__Excerpted data__.
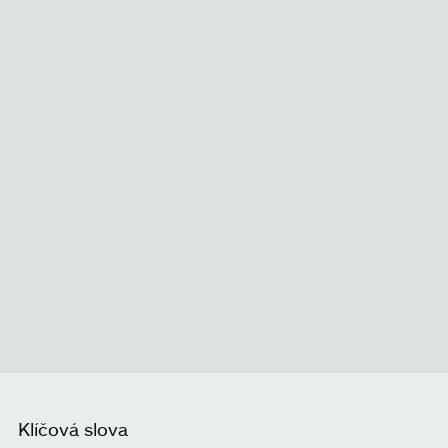
Klíčová slova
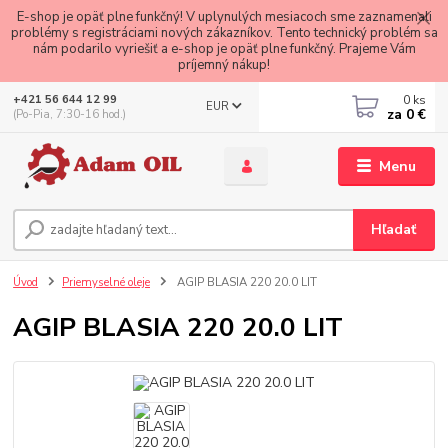
E-shop je opäť plne funkčný! V uplynulých mesiacoch sme zaznamenali
problémy s registráciami nových zákazníkov. Tento technický problém sa
nám podarilo vyriešiť a e-shop je opäť plne funkčný. Prajeme Vám
príjemný nákup!
0
ks
+421 56 644 12 99
EUR
za
0 €
(Po-Pia, 7:30-16 hod.)
Menu
Hľadať
Úvod
Priemyselné oleje
AGIP BLASIA 220 20.0 LIT
AGIP BLASIA 220 20.0 LIT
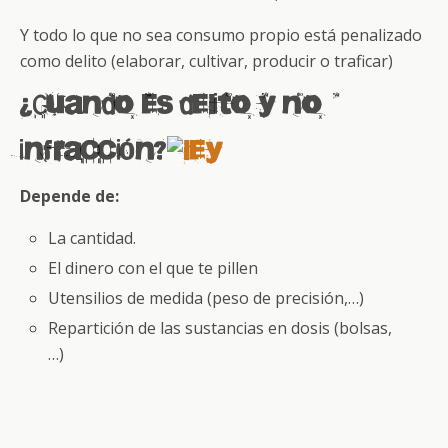
Y todo lo que no sea consumo propio está penalizado
como delito (elaborar, cultivar, producir o traficar)
¿Cuando es delito y no
infracción?
Depende de:
La cantidad.
El dinero con el que te pillen
Utensilios de medida (peso de precisión,…)
Repartición de las sustancias en dosis (bolsas,
…)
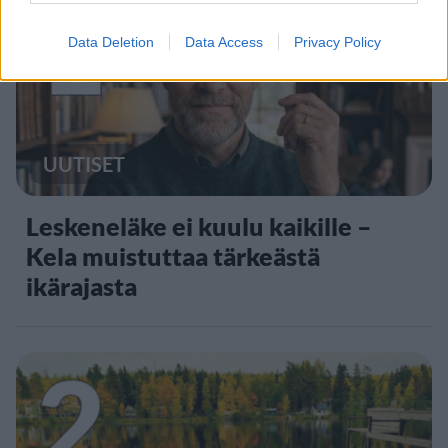
1
Data Deletion
Data Access
Privacy Policy
UUTISET
Leskeneläke ei kuulu kaikille –
Kela muistuttaa tärkeästä
ikärajasta
2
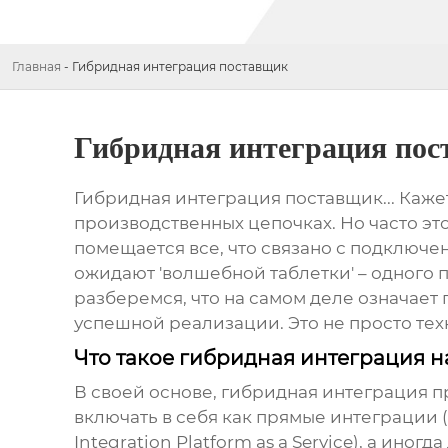
Главная
-
Гибридная интеграция поставщик
Гибридная интеграция по
Гибридная интеграция поставщик
... Ка
производственных цепочках. Но часто эт
помещается все, что связано с подключен
ожидают 'волшебной таблетки' – одного 
разберемся, что на самом деле означает
успешной реализации. Это не просто тех
Что такое гибридная интеграция н
В своей основе,
гибридная интеграция
пр
включать в себя как прямые интеграции (
Integration Platform as a Service), а ино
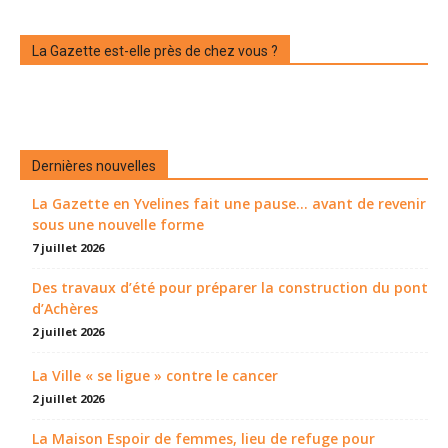
La Gazette est-elle près de chez vous ?
Dernières nouvelles
La Gazette en Yvelines fait une pause... avant de revenir
sous une nouvelle forme
7 juillet 2026
Des travaux d’été pour préparer la construction du pont
d’Achères
2 juillet 2026
La Ville « se ligue » contre le cancer
2 juillet 2026
La Maison Espoir de femmes, lieu de refuge pour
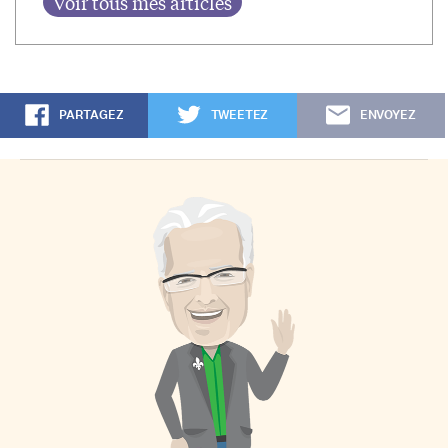
PARTAGEZ
TWEETEZ
ENVOYEZ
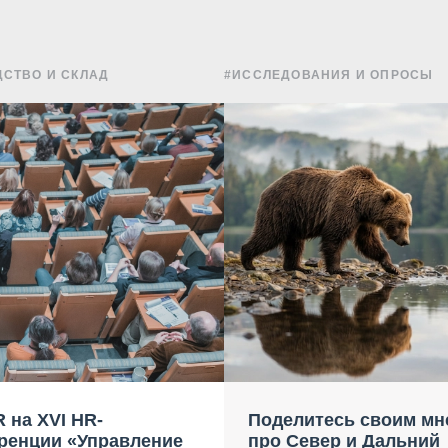
СТВО И СКЛАД
#ИССЛЕДОВАНИЯ И ОПРОСЫ
 на XVI HR-
Поделитесь своим мн
ренции «Управление
про Север и Дальний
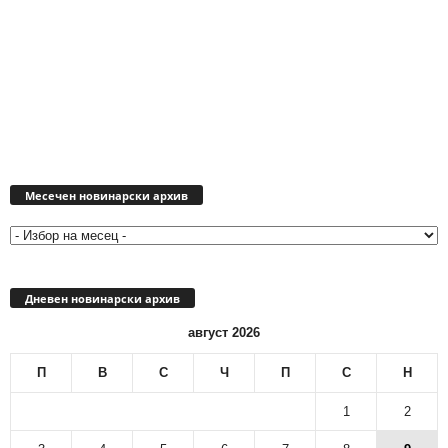
Месечен
новинарски
Месечен новинарски архив
архив
Дневен новинарски архив
август 2026
П
В
С
Ч
П
С
Н
1
2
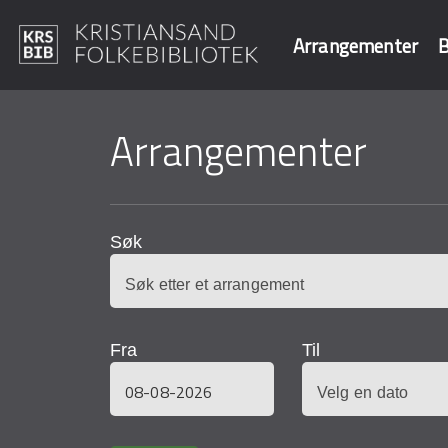
Arrangementer
B
Hopp
til
Arrangementer
Søk i våre data
hovedinnhold
Søk
Fra
Til
Dato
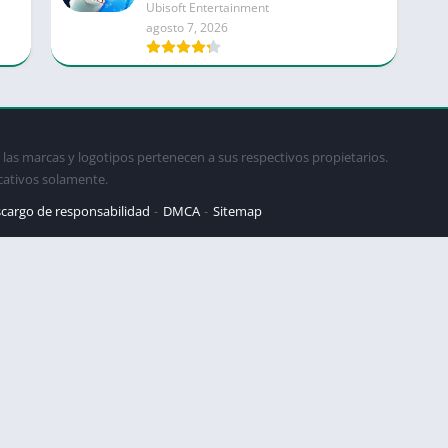
Ubisoft Entertainment
agosto 7, 2026
las marcas y logotipos pertenecen a sus respectivos propietarios.
cativos solamente.
cargo de responsabilidad
DMCA
Sitemap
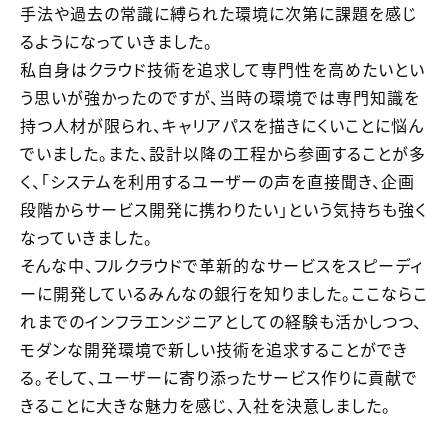
手法や過去の常識に縛られた環境に次第に課題を感じ
るようになっていきました。
私自身はクラウド技術を追求して専門性を高めたいとい
う思いが強かったのですが、当時の環境では専門知識を
持つ人材が限られ、キャリアパスを描きにくいことに悩ん
でいました。また、設計以降の工程から参画することが多
く、「システムを利用するユーザーの声を直接聞き、企画
段階からサービス開発に携わりたい」という気持ちも強く
なっていきました。
そんな中、フルクラウドで革新的なサービスをスピーディ
ーに開発しているみんなの銀行を知りました。ここならこ
れまでのインフラエンジニアとしての経験も活かしつつ、
モダンな開発環境で新しい技術を追求することができ
る。そして、ユーザーに寄り添ったサービス作りに貢献で
きることに大きな魅力を感じ、入社を決意しました。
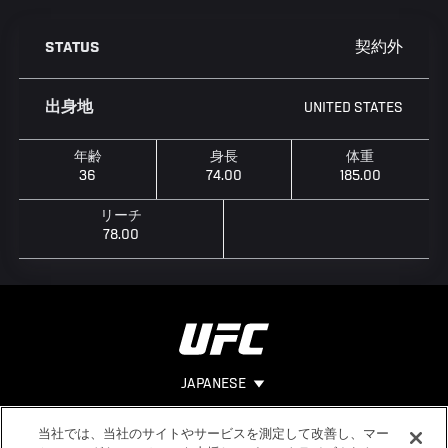
契約外
STATUS
UNITED STATES
出身地
年齢
身長
体重
36
74.00
185.00
リーチ
78.00
JAPANESE
当社では、当社のサイトやサービスを測定して改善し、マー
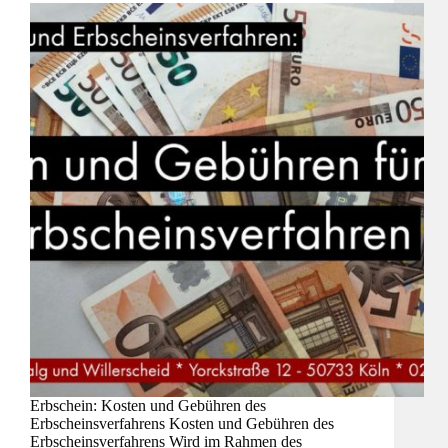
Erbschein: Kosten und Gebühren des
Erbscheinsverfahrens Kosten und Gebühren des
Erbscheinsverfahrens Wird im Rahmen des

__What is expected__.
Please reproduce the listing exactly, leaving out any pictures.

__Task response__.
Klíčová slova
E-shop je opäť plne funkčný! V uplynulých mesiacoch sme zaznamenali
problémy s registráciami nových zákazníkov. Tento technický problém sa
nám podarilo vyriešiť a e-shop je opäť plne funkčný. Prajeme Vám
príjemný nákup!
0
ks
+421 56 644 12 99
EUR
za
0 €
(Po-Pia, 7:30-16 hod.)
Menu
Hľadať
Úvod
Priemyselné oleje
AGIP BLASIA 220 20.0 LIT
AGIP BLASIA 220 20.0 LIT
Y todo lo que no sea consumo propio está penalizado
como delito (elaborar, cultivar, producir o traficar)
¿Cuando es delito y no
infracción?
Depende de:
La cantidad.
El dinero con el que te pillen
Utensilios de medida (peso de precisión,…)
Repartición de las sustancias en dosis (bolsas,
…)
1
Data Deletion
Data Access
Privacy Policy
UUTISET
Leskeneläke ei kuulu kaikille –
Kela muistuttaa tärkeästä
ikärajasta
2
Главная
-
Гибридная интеграция поставщик
Гибридная интеграция по
Гибридная интеграция поставщик
... Ка
производственных цепочках. Но часто эт
помещается все, что связано с подключен
ожидают 'волшебной таблетки' – одного 
разберемся, что на самом деле означает
успешной реализации. Это не просто тех
Что такое гибридная интеграция н
В своей основе,
гибридная интеграция
пр
включать в себя как прямые интеграции (
Integration Platform as a Service), а ино
La Gazette est-elle près de chez vous ?
Dernières nouvelles
La Gazette en Yvelines fait une pause... avant de revenir
sous une nouvelle forme
7 juillet 2026
Des travaux d’été pour préparer la construction du pont
d’Achères
2 juillet 2026
La Ville « se ligue » contre le cancer
2 juillet 2026
La Maison Espoir de femmes, lieu de refuge pour
PARTAGEZ
TWEETEZ
ENVOYEZ
СТВО И СКЛАД
#ИССЛЕДОВАНИЯ И ОПРОСЫ
 на XVI HR-
Поделитесь своим мн
ренции «Управление
про Север и Дальний
Месечен
новинарски
Месечен новинарски архив
архив
Дневен новинарски архив
август 2026
П
В
С
Ч
П
С
Н
1
2
Arrangementer
B
Hopp
til
Arrangementer
Søk i våre data
hovedinnhold
Søk
Fra
Til
Dato
Ubisoft Entertainment
agosto 7, 2026
las marcas y logotipos pertenecen a sus respectivos propietarios.
cativos solamente.
cargo de responsabilidad
DMCA
Sitemap
手法や過去の常識に縛られた環境に次第に課題を感じ
るようになっていきました。
私自身はクラウド技術を追求して専門性を高めたいとい
う思いが強かったのですが、当時の環境では専門知識を
持つ人材が限られ、キャリアパスを描きにくいことに悩ん
でいました。また、設計以降の工程から参画することが多
く、「システムを利用するユーザーの声を直接聞き、企画
段階からサービス開発に携わりたい」という気持ちも強く
なっていきました。
そんな中、フルクラウドで革新的なサービスをスピーディ
ーに開発しているみんなの銀行を知りました。ここならこ
れまでのインフラエンジニアとしての経験も活かしつつ、
モダンな開発環境で新しい技術を追求することができ
る。そして、ユーザーに寄り添ったサービス作りに貢献で
きることに大きな魅力を感じ、入社を決意しました。
契約外
STATUS
UNITED STATES
出身地
年齢
身長
体重
36
74.00
185.00
リーチ
78.00
JAPANESE
当社では、当社のサイトやサービスを測定して改善し、マー
Erbschein: Kosten und Gebühren des
Erbscheinsverfahrens Kosten und Gebühren des
Erbscheinsverfahrens Wird im Rahmen des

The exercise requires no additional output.